FRAGMENTO DEL DOCUMENTO ::
□ □ □

Cuando se echa la vista atrás en la reciente historia de España sorprende la facilidad con que los españoles hemos superado determinadas etapas que, en su momento, por su duración y su violencia, parecieron que nunca tendrían fin. Los que vivieron la dictadura franquista suelen decir que parecía que nunca terminaría. Sus tentáculos se extendieron a todos los órdenes de la vida y gracias a la colaboración de la Iglesia Católica, de la oligarquía empresarial, la judicatura y el ejército, el franquismo pudo subsistir cuarenta años. Sin embargo, con la lucha de los demócratas, y a pesar de que buena parte de la sociedad española se acomodó y miró para otro lado, el Estado franquista construido para su eterna duración se deshizo como un castillo de naipes. Para este rápido final fue fundamental la ayuda de destacados franquistas, pero no porque creyeran en la democracia sino para encontrar acomodo y una nueva manera de seguir viviendo de gorra en el nuevo tiempo político. 

Cuando ETA mataba casi todas las semanas también pensábamos que aquello nunca terminaría. La razón fue muy simple: con una parte de la sociedad vasca apoyando de manera directa los asesinatos de ETA y su extorsión, otra gran mayoría instalada en la indiferencia que los llevó a inventarse un lenguaje y una manera de vivir para poder justificar su cobarde actitud de mirar para otro lado y una comunidad internacional que se creyó el siniestro mito del independentista vasco que luchaba por la libertad de su país, el fin de ETA se veía muy difícil de conseguir. Pero se consiguió.

□ □ □

MATERIAL PROPORCIONADO ::
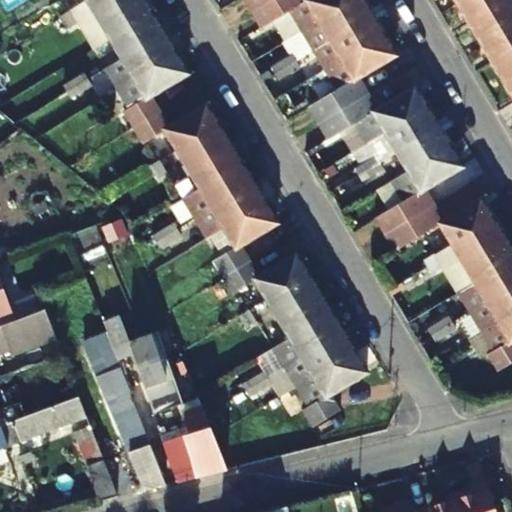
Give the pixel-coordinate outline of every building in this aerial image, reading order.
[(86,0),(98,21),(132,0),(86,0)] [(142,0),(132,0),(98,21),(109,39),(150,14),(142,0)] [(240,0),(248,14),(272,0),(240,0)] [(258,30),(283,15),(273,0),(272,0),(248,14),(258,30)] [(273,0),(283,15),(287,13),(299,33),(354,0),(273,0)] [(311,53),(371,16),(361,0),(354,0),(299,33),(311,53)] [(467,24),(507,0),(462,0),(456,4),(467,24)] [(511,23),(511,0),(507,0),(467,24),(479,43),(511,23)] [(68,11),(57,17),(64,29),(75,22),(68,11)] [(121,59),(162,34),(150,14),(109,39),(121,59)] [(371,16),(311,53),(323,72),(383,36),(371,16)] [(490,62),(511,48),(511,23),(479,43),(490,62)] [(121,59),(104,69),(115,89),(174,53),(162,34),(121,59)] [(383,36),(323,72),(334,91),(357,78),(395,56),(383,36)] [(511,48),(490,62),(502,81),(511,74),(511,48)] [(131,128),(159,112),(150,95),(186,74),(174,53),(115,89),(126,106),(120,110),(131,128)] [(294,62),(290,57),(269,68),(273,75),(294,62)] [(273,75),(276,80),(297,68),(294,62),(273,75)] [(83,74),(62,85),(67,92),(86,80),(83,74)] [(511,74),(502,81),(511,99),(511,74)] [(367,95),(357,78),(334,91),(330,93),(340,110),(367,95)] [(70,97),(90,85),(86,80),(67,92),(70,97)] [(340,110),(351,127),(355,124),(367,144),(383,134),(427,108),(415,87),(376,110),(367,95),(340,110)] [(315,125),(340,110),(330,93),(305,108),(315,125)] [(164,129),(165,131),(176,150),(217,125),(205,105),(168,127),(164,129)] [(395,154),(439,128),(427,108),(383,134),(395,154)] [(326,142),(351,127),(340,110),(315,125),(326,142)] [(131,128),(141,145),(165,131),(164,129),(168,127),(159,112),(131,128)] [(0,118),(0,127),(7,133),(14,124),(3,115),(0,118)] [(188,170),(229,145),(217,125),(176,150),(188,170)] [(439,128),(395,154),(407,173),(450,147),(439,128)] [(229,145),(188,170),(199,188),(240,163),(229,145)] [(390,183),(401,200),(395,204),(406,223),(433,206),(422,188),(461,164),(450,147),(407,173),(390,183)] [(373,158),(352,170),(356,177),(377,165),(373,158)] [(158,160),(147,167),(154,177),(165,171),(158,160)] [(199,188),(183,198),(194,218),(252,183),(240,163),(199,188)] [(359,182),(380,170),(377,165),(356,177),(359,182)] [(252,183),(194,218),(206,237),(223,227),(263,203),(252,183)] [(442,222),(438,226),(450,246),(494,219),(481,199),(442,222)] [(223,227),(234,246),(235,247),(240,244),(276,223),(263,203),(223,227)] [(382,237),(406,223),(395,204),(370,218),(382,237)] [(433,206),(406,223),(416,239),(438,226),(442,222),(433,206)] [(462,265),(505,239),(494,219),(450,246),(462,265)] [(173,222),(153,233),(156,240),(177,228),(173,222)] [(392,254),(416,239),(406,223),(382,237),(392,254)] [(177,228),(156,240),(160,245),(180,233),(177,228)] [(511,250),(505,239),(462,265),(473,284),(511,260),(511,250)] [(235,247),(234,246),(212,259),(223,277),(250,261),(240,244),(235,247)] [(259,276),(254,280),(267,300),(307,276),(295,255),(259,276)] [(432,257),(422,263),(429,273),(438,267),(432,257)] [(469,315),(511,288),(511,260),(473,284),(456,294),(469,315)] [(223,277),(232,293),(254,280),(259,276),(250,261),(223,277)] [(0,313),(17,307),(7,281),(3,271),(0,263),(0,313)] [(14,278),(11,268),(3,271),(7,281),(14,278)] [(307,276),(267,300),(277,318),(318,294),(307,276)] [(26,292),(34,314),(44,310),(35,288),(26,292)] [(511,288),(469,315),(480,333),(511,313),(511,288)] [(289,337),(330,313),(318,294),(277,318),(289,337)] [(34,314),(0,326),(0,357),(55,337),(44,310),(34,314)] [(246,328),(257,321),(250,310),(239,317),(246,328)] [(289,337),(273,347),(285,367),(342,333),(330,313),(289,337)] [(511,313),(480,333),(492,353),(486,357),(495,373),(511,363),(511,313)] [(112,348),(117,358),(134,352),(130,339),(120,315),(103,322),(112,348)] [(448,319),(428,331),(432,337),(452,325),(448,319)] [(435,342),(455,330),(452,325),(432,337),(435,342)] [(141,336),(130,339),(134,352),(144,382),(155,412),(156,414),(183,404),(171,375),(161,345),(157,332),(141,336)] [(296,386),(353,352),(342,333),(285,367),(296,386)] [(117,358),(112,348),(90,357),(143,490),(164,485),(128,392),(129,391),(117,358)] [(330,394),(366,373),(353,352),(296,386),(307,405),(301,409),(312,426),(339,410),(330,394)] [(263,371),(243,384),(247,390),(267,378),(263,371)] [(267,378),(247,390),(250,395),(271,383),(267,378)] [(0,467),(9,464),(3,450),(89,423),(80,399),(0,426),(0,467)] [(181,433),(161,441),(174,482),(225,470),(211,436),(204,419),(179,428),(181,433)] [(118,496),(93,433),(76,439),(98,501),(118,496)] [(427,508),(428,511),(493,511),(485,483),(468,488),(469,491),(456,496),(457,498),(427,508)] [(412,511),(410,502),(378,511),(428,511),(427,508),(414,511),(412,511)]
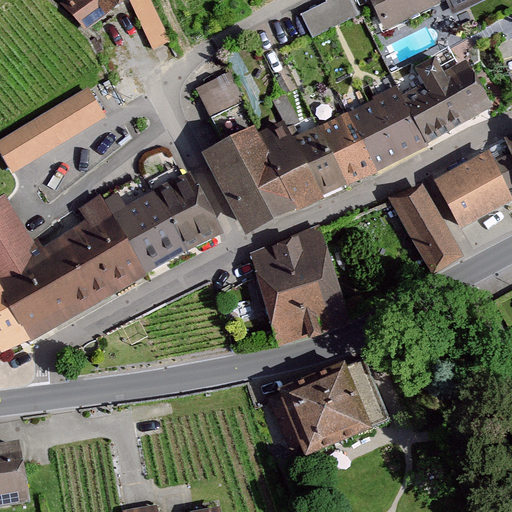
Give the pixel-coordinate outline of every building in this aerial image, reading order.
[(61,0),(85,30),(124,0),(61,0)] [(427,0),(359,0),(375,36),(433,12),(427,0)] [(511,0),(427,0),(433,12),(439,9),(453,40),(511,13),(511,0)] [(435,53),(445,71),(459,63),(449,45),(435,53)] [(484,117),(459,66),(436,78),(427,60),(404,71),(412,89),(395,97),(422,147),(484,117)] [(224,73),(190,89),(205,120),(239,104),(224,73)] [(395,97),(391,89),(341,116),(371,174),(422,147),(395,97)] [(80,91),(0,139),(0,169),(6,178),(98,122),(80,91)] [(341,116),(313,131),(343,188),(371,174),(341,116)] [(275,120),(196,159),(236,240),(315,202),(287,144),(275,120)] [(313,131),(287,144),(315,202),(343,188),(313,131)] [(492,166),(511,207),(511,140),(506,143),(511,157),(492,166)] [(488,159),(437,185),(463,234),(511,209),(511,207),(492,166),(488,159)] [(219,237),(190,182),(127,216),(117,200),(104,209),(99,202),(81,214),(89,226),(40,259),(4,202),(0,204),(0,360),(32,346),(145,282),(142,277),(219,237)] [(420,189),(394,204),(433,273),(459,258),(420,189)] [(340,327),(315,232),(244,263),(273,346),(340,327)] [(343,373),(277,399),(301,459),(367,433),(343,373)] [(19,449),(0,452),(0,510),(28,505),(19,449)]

□ □ □

TAREAS PROPUESTAS ::
**a.** Resume en forma de lista el párrafo del fragmento sobre el franquismo y ETA que comienza con «Cuando ETA mataba casi todas las semanas». Conserva sus datos principales.
**b.** Responde con datos del fragmento sobre el franquismo y ETA. Marca cada respuesta igual que su pregunta.
(i) ¿Cuántos años pudo subsistir el franquismo?
(ii) ¿Con qué se compara la forma en que se deshizo el Estado franquista?
(iii) ¿Qué mito se creyó la comunidad internacional?
**c.** Prolonga el fragmento sobre el franquismo y ETA a partir de su última oración.

RESULTADOS POR TAREA ::
**a.**
- Cuando ETA mataba casi cada semana, se pensaba que aquello nunca terminaría.
- El fin de ETA parecía muy difícil de lograr por tres motivos:
  - una parte de la sociedad vasca apoyaba directamente sus asesinatos y su extorsión;
  - otra gran mayoría vivía instalada en la indiferencia y se inventó un lenguaje y una manera de vivir para justificar que miraba para otro lado;
  - la comunidad internacional se creyó el mito del independentista vasco que luchaba por la libertad de su país.
- Aun así, se consiguió.

**b.**
(i) Cuarenta años.
(ii) Con un castillo de naipes.
(iii) El mito del independentista vasco que luchaba por la libertad de su país.

**c.**
De ese tiempo de bombas lapas, de cartas exigiendo el impuesto revolucionario y de sábanas blancas cubriendo cuerpos en mitad de la calle, se ha comenzado a escribir con la perspectiva del relativo reciente final de ETA. Ya se hizo en plena dictadura etarra, por supuesto. Recuerdo cuánto me impactó, en su momento, la lectura del ensayo de José María Calleja ¡Arriba Euskadi! La vida diaria en el País Vasco (2001). Ahora, en cambio, ya se puede escribir con ETA vencida y sus defensores arrodillados ante la democracia. Cómo fue posible que en el País Vasco las víctimas se convirtieran en sospechas de haber motivado su asesinato (algo habrán hecho), cómo fue posible que el nacionalismo vasco se situara en un lugar intermedio entre los asesinos de ETA y las víctimas que eran asesinadas a tiros en mitad de la calle sin que nunca, repito nunca, nadie viera nada: ni por dónde había huido el asesino, ni a ningún coche salir a toda prisa, ni a nadie guardándose una pistola humeante dentro de la chaqueta.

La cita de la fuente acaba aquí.